Problem 1 (5 points)

Provide an example for finding multiple occurrences of a pattern P in an input string S using the binary search method on suffix array of S. Show your work through execution of the algorithm and provide your assumptions.

The suffix array gives us the indexes of the sorted suffix strings. Due to the substrings being sorted, we can use binary search to find the position of pattern P within S.

As an example, we will perform binary search on the following:

  • S=“banana”, P=“ana”

This consists of the following steps:

  • First, we build the suffix array .
  • Then, we perform binary search on it, comparing our pattern P against the suffix represented by the suffix array at index i. We iterate through the suffix array until we eliminate the entire array, or find all occurrences of P.

This algorithm has a complexity of , where m is the length of pattern P. Each binary search comparison has the potential to take which increases the complexity of our algorithm.

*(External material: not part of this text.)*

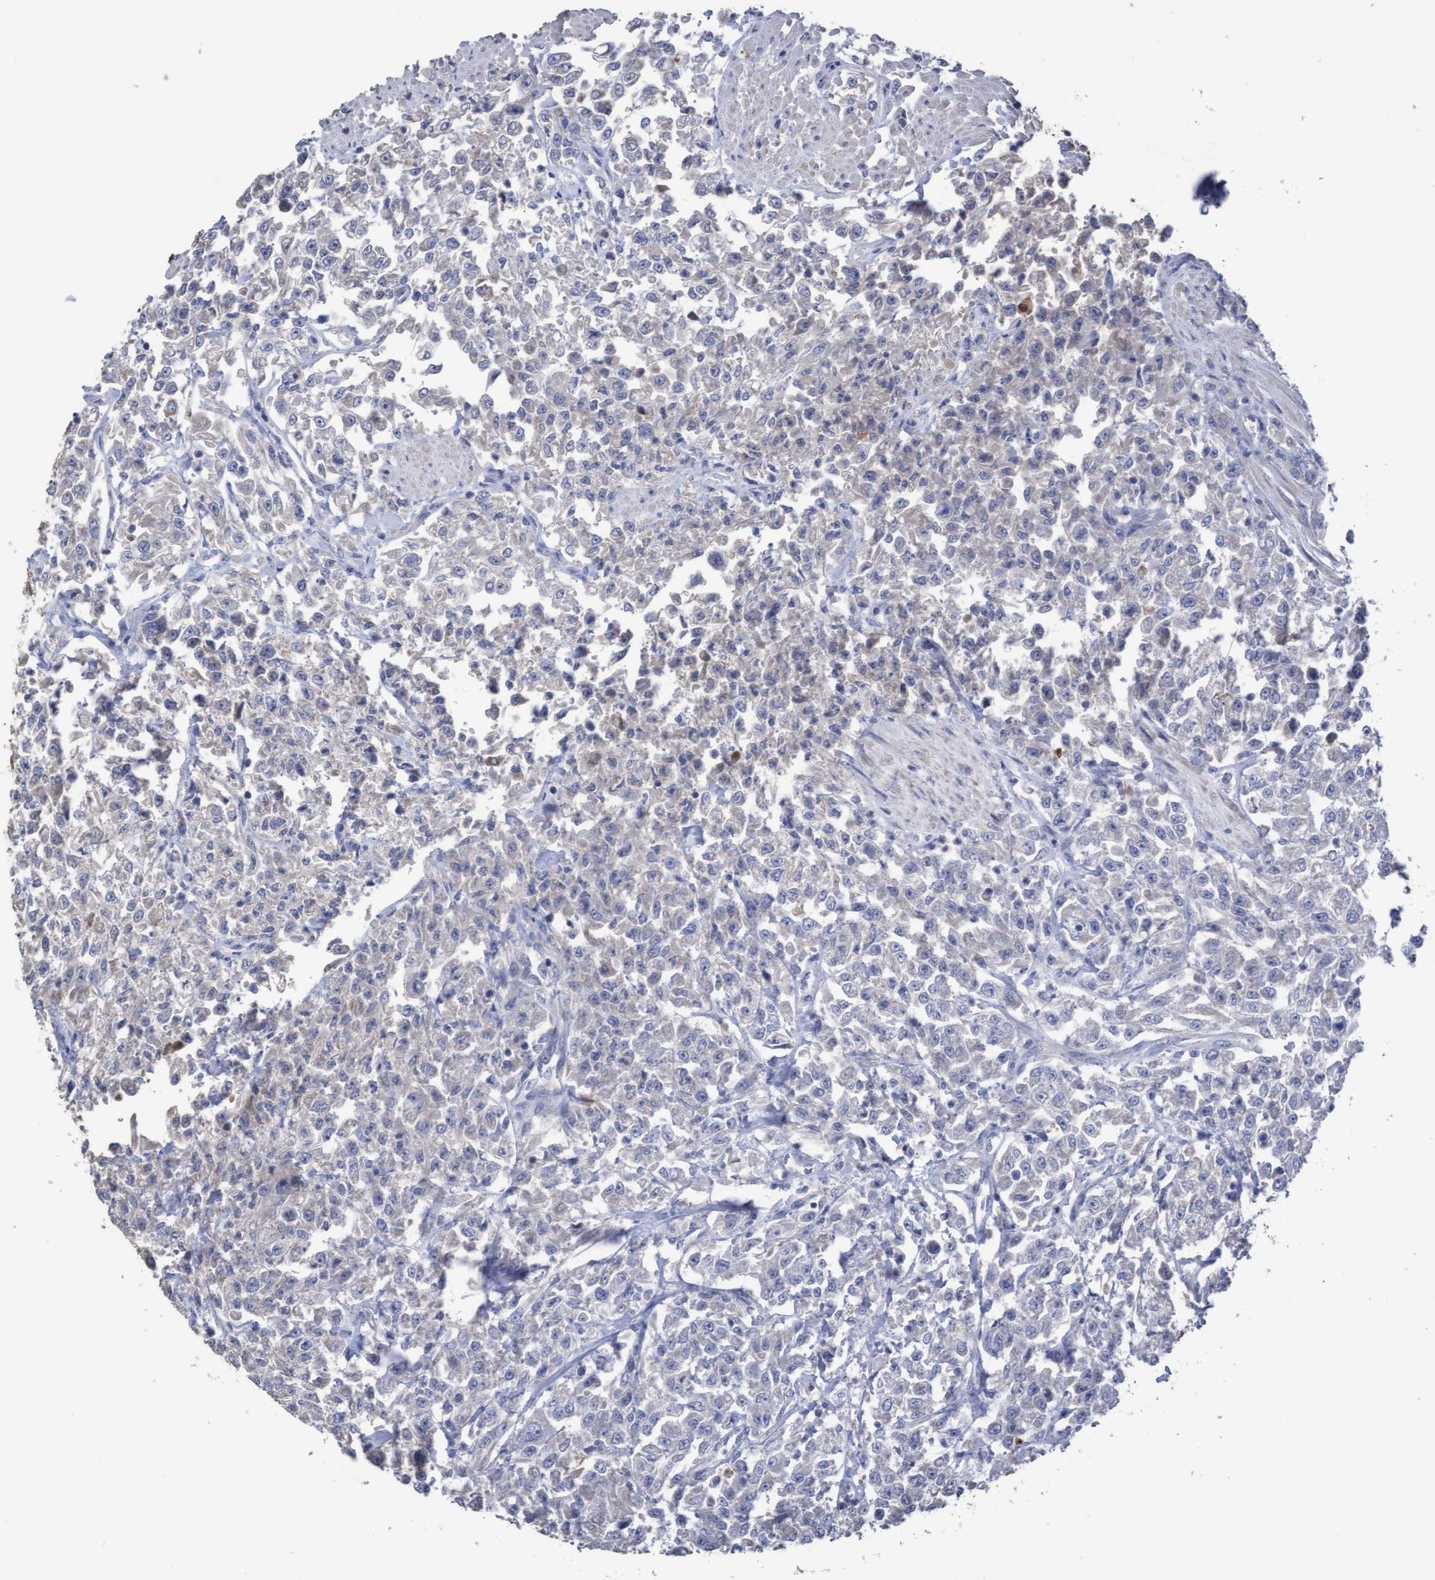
{"staining": {"intensity": "negative", "quantity": "none", "location": "none"}, "tissue": "urothelial cancer", "cell_type": "Tumor cells", "image_type": "cancer", "snomed": [{"axis": "morphology", "description": "Urothelial carcinoma, High grade"}, {"axis": "topography", "description": "Urinary bladder"}], "caption": "Immunohistochemical staining of human urothelial carcinoma (high-grade) reveals no significant positivity in tumor cells. (DAB immunohistochemistry (IHC) visualized using brightfield microscopy, high magnification).", "gene": "KRT24", "patient": {"sex": "male", "age": 46}}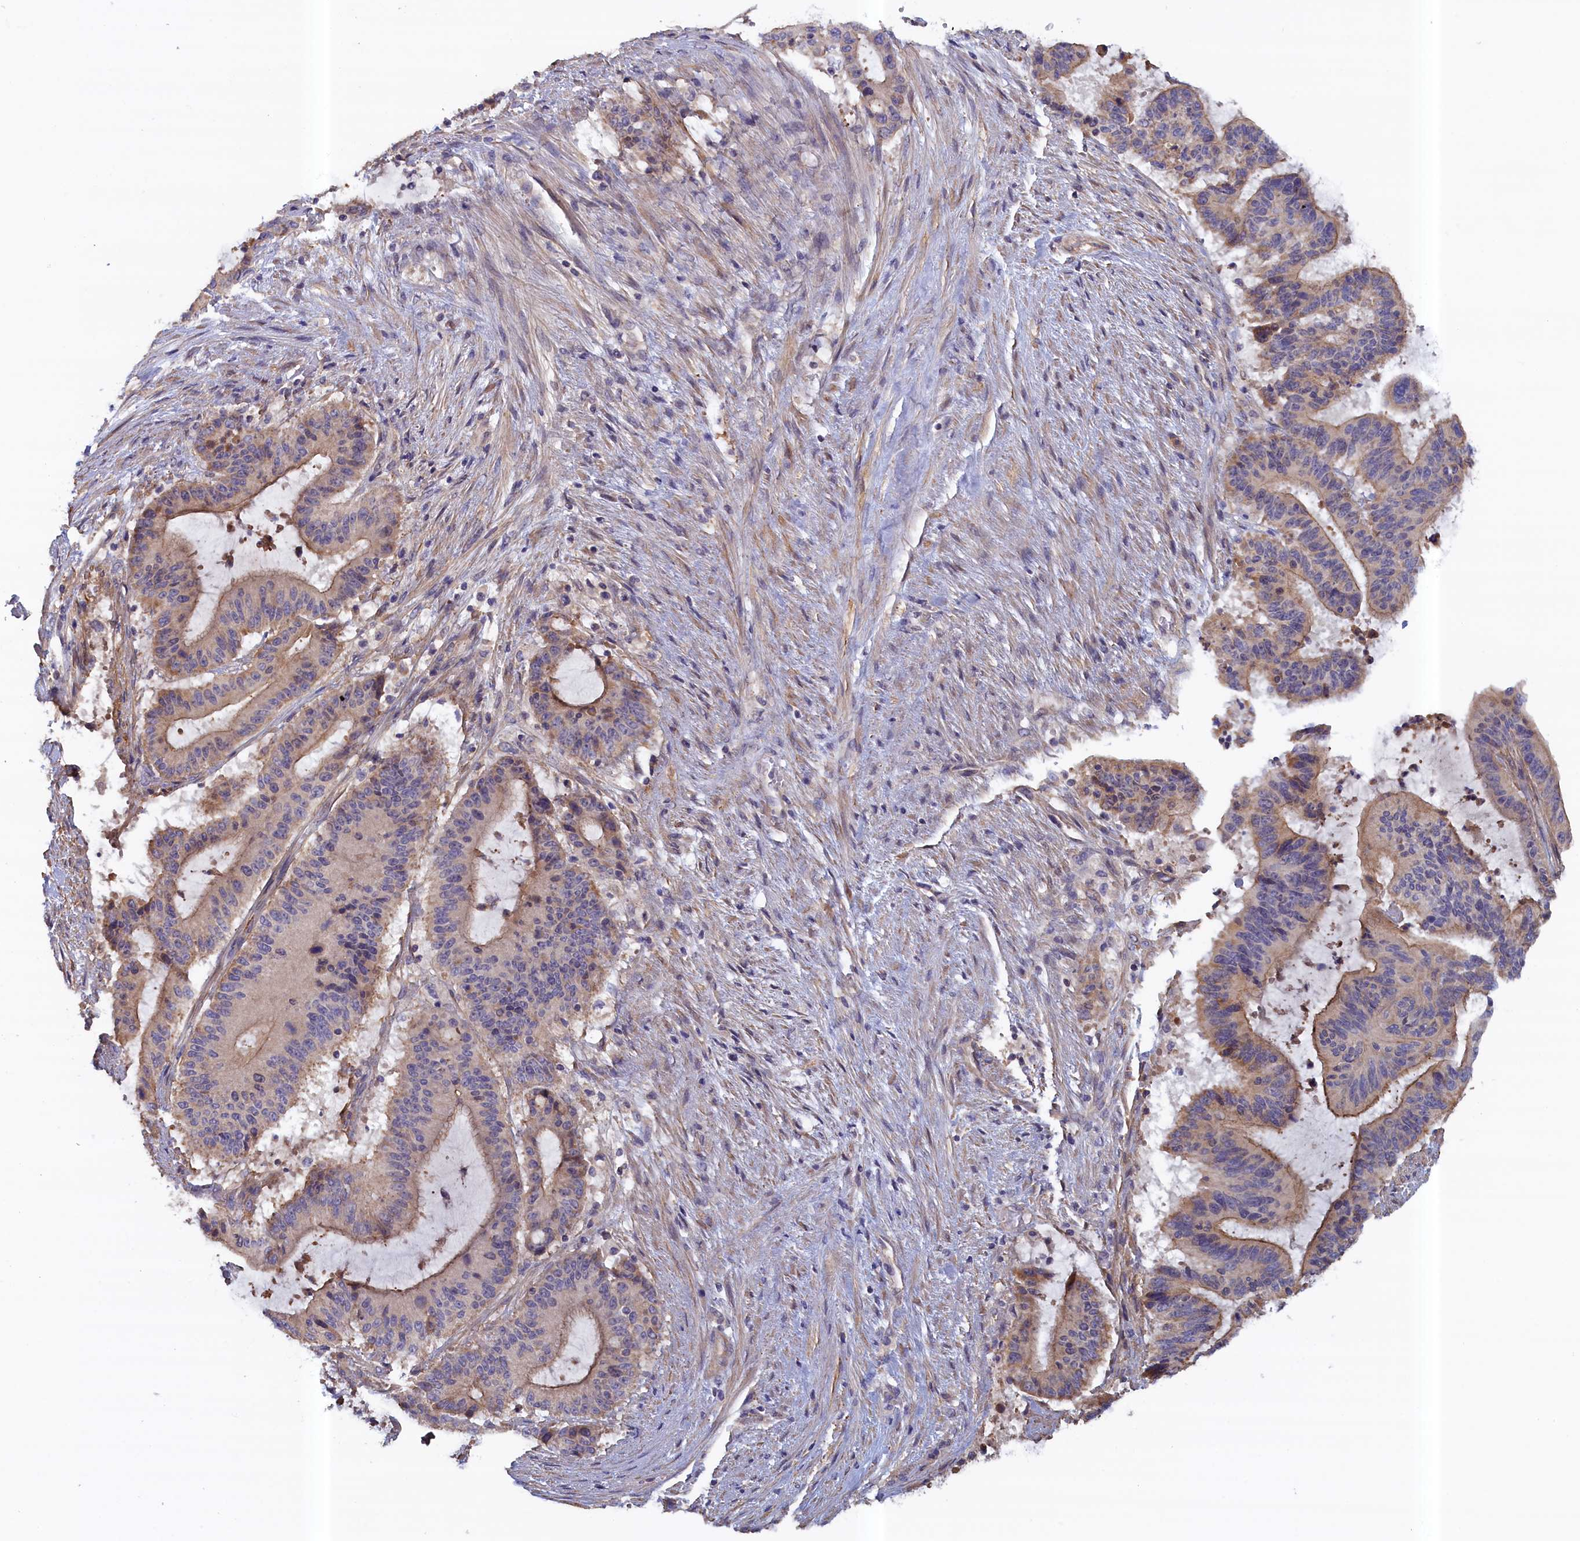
{"staining": {"intensity": "moderate", "quantity": "25%-75%", "location": "cytoplasmic/membranous"}, "tissue": "liver cancer", "cell_type": "Tumor cells", "image_type": "cancer", "snomed": [{"axis": "morphology", "description": "Normal tissue, NOS"}, {"axis": "morphology", "description": "Cholangiocarcinoma"}, {"axis": "topography", "description": "Liver"}, {"axis": "topography", "description": "Peripheral nerve tissue"}], "caption": "Tumor cells exhibit medium levels of moderate cytoplasmic/membranous expression in about 25%-75% of cells in human cholangiocarcinoma (liver). (DAB (3,3'-diaminobenzidine) = brown stain, brightfield microscopy at high magnification).", "gene": "ANKRD2", "patient": {"sex": "female", "age": 73}}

Part 1 - Building suffix array

First we find all substrings.

IndexSuffix
0banana$
1anana$
2nana$
3ana$
4na$
5a$
6$

Then we sort lexicographically to get the following suffix array:

  • SA=[6,5,3,1,0,2,4]
SA IndexSubstring indexSuffix
06$
15a$
23ana$
31anana$
40banana$
52nana$
64na$

Iteration 1
low, high = 0, n-1
mid = (low+high) // 2 (=3)

SA[3] = 1, S[1:] = “anana$”

Following our O(m) comparison, we find our first match.

Iteration 2
Usually we would update our low/high following an iteration of binary search, but since we already found a match we just check above and below our current index to find all possible matches. (while (mid+i) match; while (mid-i) match; in very rough pseudocode)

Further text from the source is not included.